This is old news, but in light of recent events, worth reviewing. - Herb
IPod's Popularity a Boon to Synaptics
By Dan Lee San Jose Mercury News MacNewsWorld 12/23/04 5:00 AM PT
Among those with the biggest stock-sale gains, Synaptics Vice President of Operations William Stacy exercised options to buy 40,045 company shares for prices ranging from $6 to $9.96 each November 23, according to a filing with the Securities and Exchange Commission. The same day he sold those shares for prices ranging from $36 to $36.03 each, for a gain of $1.1 million.
Executives at Apple (Nasdaq: AAPL) aren't the only insiders cashing in on the company's hot-selling iPod music player.
Just ask executives at Synaptics, the San Jose maker of electronic instruments that turns out iPod's scroll wheel.
Eight Synaptics insiders sold a combined US$10.64 million in company stock last month as the company's stock rose to a 52-week high. The stock has gained 132 percent in the past 12 months.
Biggest Gainers
Among those with the biggest gains, Synaptics Vice President of Operations William Stacy exercised options to buy 40,045 company shares for prices ranging from $6 to $9.96 each November 23, according to a filing with the Securities and Exchange Commission. The same day he sold those shares for prices ranging from $36 to $36.03 each, for a gain of $1.1 million.
The sales were the first under an automatic-sales plan Stacy adopted last month. Such plans, under the SEC's 10b5-1 rule, allow insiders to avoid questions over the timing of their sales by setting up a plan to sell a predetermined amount of shares over a set period of time.
"It's easy for me just to put a 10b5-1 in place, and whenever it goes it goes," he said, adding that before the plan, he could sell only during the middle four weeks of a quarter.
Stacy owns a single Synaptics share, with the bulk of his holdings in the form of options to buy company stock. "When we went public, every employee got one share," he said. "I've got it on my wall."
Largest Transaction
Co-founder and Chairman Federico Faggin -- co-inventor of the world's first microprocessor -- had the largest transaction among the Synaptics insiders last month, gaining $2.43 million from exercising options to buy and then selling 72,187 shares November 5.
Faggin owned 974,558 company shares after the latest moves, according to an SEC filing. According to the company's latest proxy, as of September 1, he also held more than 210,000 exercisable options to buy Synaptics shares.

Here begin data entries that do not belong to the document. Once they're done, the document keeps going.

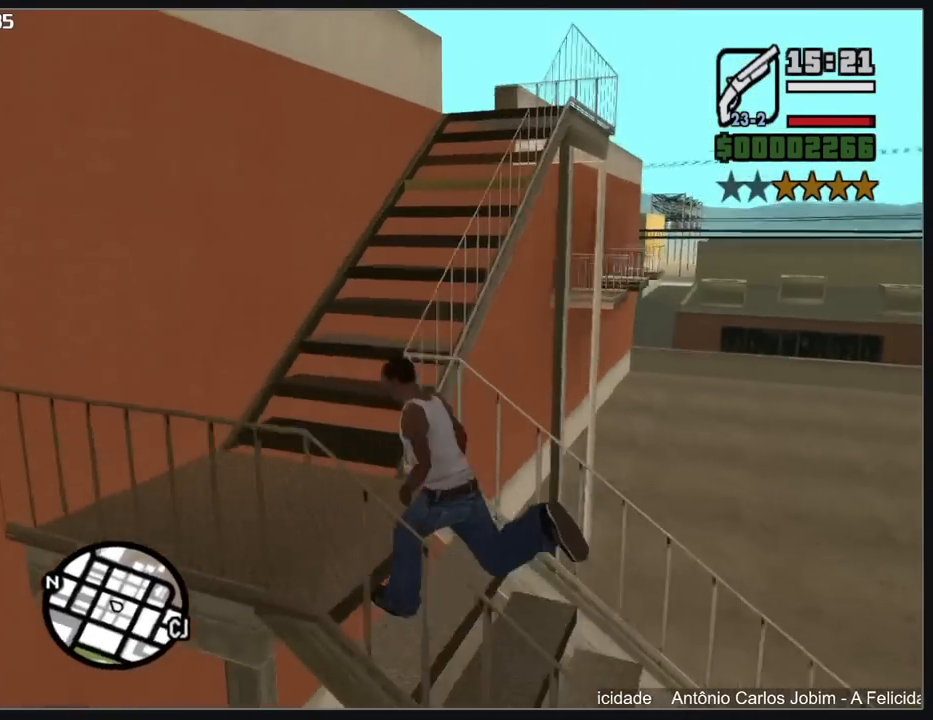
{"keys": ["w"], "mouse": [], "events": [[100, "a", "up"]]}
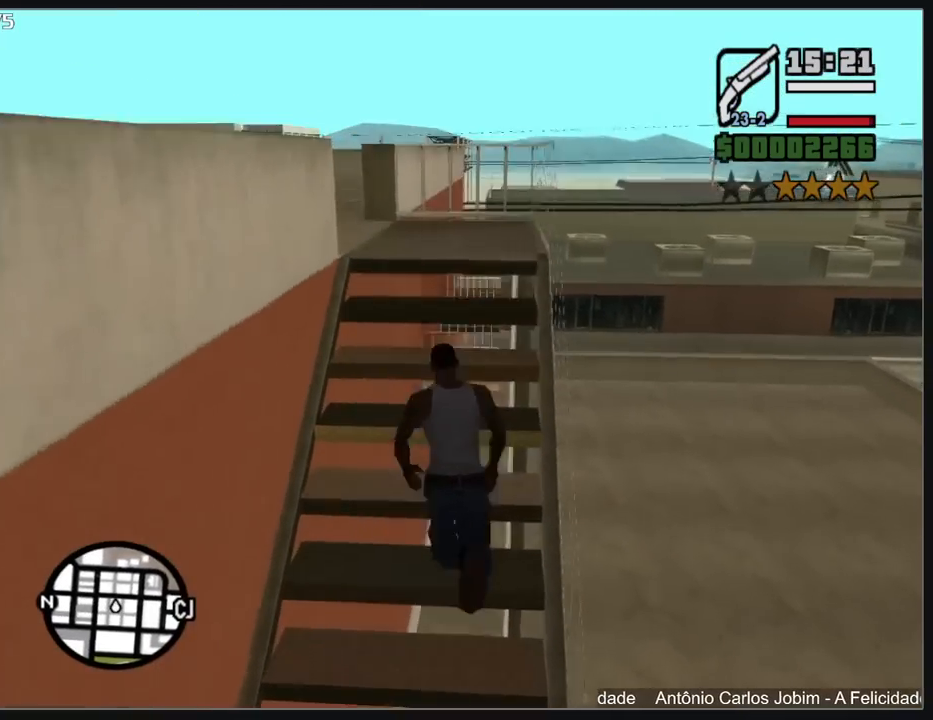
{"keys": ["shift", "w"], "mouse": [], "events": [[250, "shift", "down"]]}
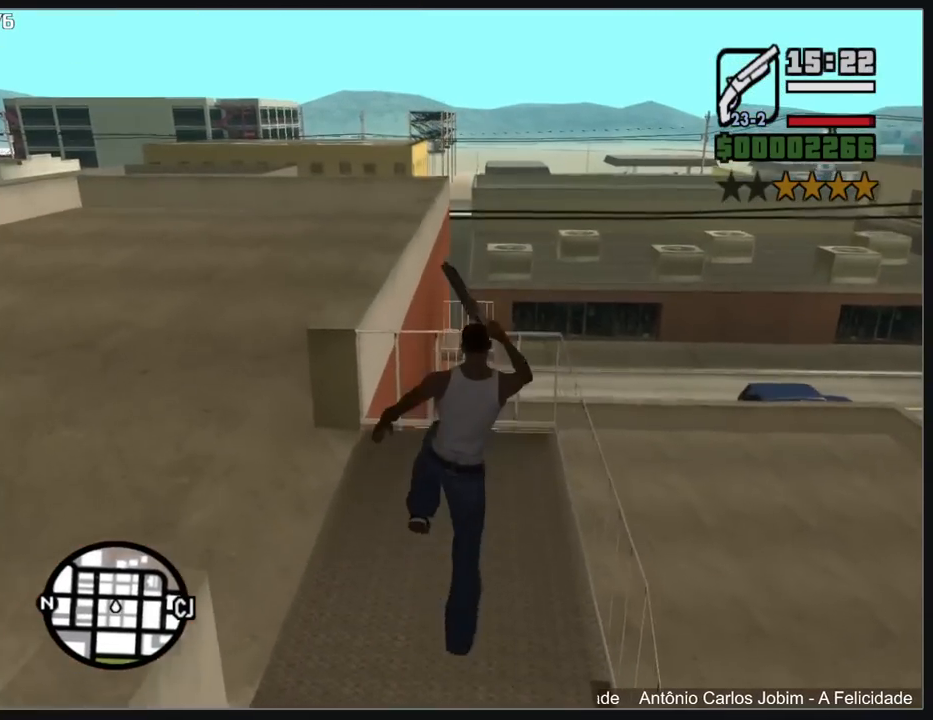
{"keys": ["shift", "w"], "mouse": [], "events": []}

November's $10.64 million insider sales total was the highest monthly insider sum since the company went public in January 2002, according to Thomson Financial. Synaptics insiders sold a combined $5.43 million in October. In the first nine months of 2004, company insiders sold a combined $9.32 million.
Synaptics shares closed at $32.77 last Friday, down from a 52-week high of $40 on November 24.
In October, the company reported strong first-quarter earnings and expected "continued strong demand for portable digital music players" in the current period. The company's other products include touch pads and pointing sticks for laptop computers.